Он сразу обнял мать, облепил ее, точно простыня.

— Как поживает моя красавица женушка? — спросил он.

— Теперь не до этих глупостей, Дерек, — ответила мама. И утопила в кастрюле еще одну картофелину.

— И две мои любимые девочки? — пробормотал он. И взъерошил нам волосы, что было ошибкой с его стороны, потому как у Тилли и у меня не того рода волосы, которые можно успешно взъерошить. У меня слишком блондинистые и своевольные, а у Тилли слишком плотные кудряшки.

— Останешься с нами на ленч, Тилли? — спросил отец.

Говоря это, он склонился над ней и снова потрепал по кудряшкам.

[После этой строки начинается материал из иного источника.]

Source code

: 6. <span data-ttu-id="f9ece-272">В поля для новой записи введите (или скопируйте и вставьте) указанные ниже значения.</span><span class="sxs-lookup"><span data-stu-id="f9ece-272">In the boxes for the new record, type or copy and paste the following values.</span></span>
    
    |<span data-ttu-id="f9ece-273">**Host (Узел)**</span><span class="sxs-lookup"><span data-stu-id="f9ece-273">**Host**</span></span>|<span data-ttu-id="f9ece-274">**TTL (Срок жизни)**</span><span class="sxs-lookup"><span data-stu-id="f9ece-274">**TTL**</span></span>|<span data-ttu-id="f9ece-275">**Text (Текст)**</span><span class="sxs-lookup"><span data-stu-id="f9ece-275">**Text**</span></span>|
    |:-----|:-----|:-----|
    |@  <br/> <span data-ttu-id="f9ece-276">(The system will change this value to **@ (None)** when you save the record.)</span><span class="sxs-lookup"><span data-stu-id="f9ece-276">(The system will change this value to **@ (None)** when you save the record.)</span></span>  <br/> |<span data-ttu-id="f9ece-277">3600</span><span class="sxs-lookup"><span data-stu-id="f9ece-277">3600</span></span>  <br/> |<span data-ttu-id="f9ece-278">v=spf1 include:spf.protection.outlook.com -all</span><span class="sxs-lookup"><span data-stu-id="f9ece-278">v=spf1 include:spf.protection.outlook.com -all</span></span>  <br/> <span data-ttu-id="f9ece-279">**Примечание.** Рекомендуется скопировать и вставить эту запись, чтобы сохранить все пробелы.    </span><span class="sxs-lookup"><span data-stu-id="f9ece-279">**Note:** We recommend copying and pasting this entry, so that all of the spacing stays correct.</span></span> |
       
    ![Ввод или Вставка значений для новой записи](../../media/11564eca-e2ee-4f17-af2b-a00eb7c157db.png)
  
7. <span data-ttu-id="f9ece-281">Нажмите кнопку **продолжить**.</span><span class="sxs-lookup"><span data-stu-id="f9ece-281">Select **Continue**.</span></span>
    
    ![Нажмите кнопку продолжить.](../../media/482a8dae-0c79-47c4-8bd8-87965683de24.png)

Когда Тилли заходила к нам, он превращался в родителя из мультфильмов. Видимо, старался заполнить пустоту в жизни Тилли, которой по-настоящему никогда не существовало, а своим поведением лишь достигал обратного эффекта, напоминал девочке о пустоте.

Тилли собралась было ответить, но он уже сунулся в холодильник.

— Видел Тощего Брайана в «Легионе», — обратился он к маме. — Догадайся, что он мне сказал.

Мама молчала.

— Эта старуха, что живет в самом конце Шелковичного проезда, ну, ты ее знаешь?

Мама кивнула картофельным очисткам.

— Так вот, в прошлый понедельник ее нашли мертвой.

— Она была совсем старенькая, Дерек.

— Суть в том, — заметил папа, доставая из холодильника плавленый сырок и разворачивая, — что вроде бы тело пролежало там целую неделю и никто ничего не заметил.